Online Learning and Optimization from Continuous to Discrete Time

Опубликовано 11 августа 2016, 8:16

Many discrete algorithms for convex optimization and online learning can be interpreted as a discretization of a continuous-time process. Perhaps the simplest and oldest example is gradient descent, which is the discretization of the ODE $\dot X = -\nabla f(X)$. Studying the continuous-time process offers many advantages: the analysis is often simple and elegant, it provides insights into the discrete process, and can help streamline the design of algorithms (by performing the design in the continuous domain then discretizing).

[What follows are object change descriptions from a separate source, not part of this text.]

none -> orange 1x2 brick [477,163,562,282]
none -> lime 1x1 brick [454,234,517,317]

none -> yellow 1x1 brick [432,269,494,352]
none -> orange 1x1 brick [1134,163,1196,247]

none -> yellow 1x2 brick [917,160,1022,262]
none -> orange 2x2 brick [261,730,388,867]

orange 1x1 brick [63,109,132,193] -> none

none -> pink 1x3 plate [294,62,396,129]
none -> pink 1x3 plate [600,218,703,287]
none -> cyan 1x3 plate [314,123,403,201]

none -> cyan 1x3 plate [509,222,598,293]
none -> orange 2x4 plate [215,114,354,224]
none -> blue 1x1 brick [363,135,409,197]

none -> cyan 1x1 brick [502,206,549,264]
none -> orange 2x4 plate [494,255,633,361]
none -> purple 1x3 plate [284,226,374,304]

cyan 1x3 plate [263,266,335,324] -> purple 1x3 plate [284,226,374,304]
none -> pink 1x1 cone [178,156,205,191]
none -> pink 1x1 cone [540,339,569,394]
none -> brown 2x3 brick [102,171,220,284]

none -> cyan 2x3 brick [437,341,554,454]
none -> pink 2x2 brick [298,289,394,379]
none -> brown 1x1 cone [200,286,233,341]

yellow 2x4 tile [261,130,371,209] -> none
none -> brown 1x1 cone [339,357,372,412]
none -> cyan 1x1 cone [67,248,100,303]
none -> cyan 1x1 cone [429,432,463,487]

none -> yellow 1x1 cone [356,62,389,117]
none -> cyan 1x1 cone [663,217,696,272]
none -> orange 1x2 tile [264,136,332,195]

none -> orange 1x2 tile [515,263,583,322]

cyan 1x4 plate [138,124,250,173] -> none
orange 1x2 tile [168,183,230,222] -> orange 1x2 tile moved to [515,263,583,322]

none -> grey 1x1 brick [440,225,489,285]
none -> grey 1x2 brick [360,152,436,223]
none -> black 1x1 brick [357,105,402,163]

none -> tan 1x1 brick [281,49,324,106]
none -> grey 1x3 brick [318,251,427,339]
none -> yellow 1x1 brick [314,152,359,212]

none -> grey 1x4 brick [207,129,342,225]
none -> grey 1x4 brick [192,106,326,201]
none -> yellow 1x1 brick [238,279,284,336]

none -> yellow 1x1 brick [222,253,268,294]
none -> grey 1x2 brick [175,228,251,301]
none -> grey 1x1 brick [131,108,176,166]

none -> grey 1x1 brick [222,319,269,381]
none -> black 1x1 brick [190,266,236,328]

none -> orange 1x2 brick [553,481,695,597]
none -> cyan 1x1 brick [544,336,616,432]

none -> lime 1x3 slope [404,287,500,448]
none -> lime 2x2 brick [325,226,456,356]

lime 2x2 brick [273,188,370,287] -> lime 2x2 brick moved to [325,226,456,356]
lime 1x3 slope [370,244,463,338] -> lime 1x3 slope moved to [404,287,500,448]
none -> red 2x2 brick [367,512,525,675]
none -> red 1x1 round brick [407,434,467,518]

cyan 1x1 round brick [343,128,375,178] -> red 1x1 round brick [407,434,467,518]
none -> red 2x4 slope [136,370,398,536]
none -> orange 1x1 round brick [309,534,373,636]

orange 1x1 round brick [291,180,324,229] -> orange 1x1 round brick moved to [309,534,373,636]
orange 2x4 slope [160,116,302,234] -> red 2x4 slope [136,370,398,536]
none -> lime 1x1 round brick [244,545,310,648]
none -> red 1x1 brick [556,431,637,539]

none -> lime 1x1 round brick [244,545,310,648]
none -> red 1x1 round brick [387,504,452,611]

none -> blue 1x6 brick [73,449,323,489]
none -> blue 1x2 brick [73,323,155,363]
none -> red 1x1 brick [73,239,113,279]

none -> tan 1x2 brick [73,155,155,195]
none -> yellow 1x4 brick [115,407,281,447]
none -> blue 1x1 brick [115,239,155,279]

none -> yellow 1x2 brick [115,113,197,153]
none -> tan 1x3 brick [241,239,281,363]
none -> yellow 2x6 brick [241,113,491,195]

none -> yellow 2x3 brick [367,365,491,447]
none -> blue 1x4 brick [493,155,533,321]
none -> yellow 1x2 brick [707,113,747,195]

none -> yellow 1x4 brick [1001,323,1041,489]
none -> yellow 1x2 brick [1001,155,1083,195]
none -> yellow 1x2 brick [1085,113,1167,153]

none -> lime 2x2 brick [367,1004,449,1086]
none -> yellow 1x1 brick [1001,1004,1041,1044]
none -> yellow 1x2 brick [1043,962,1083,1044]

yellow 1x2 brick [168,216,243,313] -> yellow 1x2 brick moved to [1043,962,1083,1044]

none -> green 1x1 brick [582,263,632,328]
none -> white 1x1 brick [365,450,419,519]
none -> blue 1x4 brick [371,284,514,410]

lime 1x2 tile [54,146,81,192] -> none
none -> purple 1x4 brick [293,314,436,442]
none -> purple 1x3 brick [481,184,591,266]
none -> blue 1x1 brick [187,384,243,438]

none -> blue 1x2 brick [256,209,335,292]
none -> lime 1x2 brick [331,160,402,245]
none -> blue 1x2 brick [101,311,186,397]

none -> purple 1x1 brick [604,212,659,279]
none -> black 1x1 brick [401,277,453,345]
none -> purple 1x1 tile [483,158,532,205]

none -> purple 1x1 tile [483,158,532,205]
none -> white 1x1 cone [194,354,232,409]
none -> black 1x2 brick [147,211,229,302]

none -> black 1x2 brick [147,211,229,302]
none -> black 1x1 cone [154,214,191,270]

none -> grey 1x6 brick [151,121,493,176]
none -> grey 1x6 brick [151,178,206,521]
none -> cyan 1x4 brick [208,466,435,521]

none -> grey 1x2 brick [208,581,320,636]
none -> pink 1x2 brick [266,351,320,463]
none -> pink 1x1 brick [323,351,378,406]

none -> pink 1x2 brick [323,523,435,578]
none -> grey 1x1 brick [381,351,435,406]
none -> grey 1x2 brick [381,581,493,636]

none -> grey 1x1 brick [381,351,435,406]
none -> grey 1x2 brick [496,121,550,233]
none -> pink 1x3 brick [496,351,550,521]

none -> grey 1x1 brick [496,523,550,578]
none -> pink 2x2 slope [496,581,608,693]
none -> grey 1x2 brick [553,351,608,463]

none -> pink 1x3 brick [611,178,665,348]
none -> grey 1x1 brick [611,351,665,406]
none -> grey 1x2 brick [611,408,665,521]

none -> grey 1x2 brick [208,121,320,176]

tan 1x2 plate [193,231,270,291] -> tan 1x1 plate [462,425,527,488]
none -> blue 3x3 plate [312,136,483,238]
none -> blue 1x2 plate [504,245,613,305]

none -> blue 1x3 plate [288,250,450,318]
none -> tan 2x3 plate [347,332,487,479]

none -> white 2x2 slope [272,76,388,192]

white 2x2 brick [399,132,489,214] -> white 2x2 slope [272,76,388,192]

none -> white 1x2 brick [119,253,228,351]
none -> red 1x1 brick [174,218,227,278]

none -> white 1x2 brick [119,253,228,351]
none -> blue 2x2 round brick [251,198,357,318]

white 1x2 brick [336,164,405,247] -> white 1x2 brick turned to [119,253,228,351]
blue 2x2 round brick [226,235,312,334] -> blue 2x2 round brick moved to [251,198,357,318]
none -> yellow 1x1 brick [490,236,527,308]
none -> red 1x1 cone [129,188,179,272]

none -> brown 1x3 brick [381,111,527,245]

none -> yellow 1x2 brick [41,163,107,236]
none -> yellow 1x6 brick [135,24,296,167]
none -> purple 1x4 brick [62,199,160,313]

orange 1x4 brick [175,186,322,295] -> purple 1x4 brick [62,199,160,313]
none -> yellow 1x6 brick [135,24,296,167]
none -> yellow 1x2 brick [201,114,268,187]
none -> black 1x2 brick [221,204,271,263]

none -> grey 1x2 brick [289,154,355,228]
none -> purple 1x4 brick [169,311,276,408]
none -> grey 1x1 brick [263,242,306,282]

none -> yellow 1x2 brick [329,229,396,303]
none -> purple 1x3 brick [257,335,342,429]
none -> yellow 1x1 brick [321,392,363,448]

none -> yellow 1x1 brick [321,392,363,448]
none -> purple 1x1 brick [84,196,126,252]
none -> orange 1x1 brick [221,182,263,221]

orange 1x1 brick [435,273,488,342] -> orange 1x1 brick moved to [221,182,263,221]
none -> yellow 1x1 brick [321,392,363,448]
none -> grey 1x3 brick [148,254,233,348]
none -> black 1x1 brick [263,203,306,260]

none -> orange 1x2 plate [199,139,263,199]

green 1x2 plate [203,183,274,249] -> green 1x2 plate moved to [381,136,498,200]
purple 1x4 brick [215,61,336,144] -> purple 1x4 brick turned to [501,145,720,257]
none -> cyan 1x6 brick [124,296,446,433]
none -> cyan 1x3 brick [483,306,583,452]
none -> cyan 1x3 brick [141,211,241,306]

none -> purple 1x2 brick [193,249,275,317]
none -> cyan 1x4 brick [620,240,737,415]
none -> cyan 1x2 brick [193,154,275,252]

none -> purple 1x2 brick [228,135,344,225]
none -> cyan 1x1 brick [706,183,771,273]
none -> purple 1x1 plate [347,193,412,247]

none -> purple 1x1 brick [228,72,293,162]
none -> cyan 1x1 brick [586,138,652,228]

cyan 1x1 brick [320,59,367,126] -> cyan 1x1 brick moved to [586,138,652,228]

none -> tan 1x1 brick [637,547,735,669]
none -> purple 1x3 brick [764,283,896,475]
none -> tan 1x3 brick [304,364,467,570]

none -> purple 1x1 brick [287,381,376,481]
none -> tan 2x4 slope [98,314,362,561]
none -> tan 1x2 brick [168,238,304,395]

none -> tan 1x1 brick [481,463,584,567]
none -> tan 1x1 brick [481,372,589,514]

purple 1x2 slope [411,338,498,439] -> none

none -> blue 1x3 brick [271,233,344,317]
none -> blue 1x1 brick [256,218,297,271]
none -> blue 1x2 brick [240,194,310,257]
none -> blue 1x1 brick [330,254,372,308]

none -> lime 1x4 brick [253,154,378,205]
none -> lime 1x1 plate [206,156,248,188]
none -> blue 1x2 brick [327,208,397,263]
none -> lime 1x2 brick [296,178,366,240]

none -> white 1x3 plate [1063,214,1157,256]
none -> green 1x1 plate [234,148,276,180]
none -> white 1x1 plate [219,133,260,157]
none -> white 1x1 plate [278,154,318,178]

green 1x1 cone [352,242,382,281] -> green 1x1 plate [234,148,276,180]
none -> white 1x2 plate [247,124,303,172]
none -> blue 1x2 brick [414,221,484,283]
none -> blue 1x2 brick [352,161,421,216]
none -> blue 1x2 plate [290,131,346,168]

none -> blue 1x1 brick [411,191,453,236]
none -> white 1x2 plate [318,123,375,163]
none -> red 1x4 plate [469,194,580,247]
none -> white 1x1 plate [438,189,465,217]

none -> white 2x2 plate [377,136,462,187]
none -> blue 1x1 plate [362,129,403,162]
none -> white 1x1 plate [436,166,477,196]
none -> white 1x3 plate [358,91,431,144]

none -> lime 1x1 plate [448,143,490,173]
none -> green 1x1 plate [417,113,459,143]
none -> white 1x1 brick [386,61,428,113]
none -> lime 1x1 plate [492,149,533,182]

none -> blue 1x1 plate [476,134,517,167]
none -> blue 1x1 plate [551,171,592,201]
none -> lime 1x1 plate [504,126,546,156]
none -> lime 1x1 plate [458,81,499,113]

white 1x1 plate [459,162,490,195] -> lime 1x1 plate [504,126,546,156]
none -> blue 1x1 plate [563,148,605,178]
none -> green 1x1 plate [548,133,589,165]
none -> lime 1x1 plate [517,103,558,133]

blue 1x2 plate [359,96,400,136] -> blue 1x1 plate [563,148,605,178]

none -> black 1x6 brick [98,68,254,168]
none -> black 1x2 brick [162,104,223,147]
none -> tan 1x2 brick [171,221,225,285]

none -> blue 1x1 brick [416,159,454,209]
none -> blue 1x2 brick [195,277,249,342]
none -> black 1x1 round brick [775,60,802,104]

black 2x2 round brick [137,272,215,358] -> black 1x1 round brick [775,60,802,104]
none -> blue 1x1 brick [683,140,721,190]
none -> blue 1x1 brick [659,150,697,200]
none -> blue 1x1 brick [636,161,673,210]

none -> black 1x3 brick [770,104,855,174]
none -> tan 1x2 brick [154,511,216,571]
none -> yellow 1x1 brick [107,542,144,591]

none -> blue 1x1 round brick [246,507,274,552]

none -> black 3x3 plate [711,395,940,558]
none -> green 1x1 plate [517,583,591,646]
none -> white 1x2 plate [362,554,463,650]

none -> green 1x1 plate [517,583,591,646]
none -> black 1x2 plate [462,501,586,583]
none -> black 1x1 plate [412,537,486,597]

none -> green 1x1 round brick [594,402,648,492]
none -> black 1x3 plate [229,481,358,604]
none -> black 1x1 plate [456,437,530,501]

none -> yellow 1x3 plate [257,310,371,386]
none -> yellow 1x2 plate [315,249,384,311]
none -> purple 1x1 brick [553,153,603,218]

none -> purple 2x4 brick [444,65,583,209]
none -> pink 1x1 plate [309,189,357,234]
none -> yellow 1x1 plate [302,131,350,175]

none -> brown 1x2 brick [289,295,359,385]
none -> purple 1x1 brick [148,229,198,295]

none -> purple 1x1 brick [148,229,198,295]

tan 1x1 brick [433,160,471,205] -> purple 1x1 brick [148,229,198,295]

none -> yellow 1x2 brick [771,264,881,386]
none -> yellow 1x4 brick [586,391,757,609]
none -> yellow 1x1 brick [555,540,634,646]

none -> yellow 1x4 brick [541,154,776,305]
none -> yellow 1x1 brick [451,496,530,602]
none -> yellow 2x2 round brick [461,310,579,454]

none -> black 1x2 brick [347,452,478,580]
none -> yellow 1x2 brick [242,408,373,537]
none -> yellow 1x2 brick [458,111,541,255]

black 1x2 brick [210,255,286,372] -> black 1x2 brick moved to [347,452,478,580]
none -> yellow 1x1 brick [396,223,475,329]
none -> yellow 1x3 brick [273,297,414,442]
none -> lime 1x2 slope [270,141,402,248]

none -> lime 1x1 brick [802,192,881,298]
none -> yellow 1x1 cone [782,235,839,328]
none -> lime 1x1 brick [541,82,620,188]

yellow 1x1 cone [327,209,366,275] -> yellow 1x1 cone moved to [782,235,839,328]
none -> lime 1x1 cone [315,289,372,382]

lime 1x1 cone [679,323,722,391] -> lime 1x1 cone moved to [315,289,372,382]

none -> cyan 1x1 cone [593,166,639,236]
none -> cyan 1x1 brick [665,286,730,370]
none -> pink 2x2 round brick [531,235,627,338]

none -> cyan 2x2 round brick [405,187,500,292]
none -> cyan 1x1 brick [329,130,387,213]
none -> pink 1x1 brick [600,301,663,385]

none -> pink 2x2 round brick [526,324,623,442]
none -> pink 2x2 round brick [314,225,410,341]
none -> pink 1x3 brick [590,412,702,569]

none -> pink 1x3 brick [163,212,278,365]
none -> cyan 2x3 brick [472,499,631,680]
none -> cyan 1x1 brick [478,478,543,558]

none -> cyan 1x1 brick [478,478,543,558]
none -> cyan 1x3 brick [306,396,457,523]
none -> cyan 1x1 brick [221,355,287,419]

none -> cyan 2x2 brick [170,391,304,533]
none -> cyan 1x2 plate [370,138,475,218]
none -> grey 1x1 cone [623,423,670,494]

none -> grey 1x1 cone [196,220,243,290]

In this talk, I will present two such examples: In the first, I will show how some (stochastic) online learning algorithms can be obtained by discretizing an ODE on the simplex, known as the replicator dynamics. I will review properties of the ODE, then give sufficient conditions for convergence of the discrete process, by relating it to the solution trajectories of the ODE. In the second example, I will show how we can design an ODE for accelerated first-order optimization of smooth convex functions. The continuous-time design relies on an inverse Lyapunov argument: we start from an energy function which encodes the constraints of the problem and the desired convergence rate, then design dynamics tailored to that energy function. Then, by carefully discretizing the ODE, we obtain a family of accelerated algorithms with optimal rate of convergence.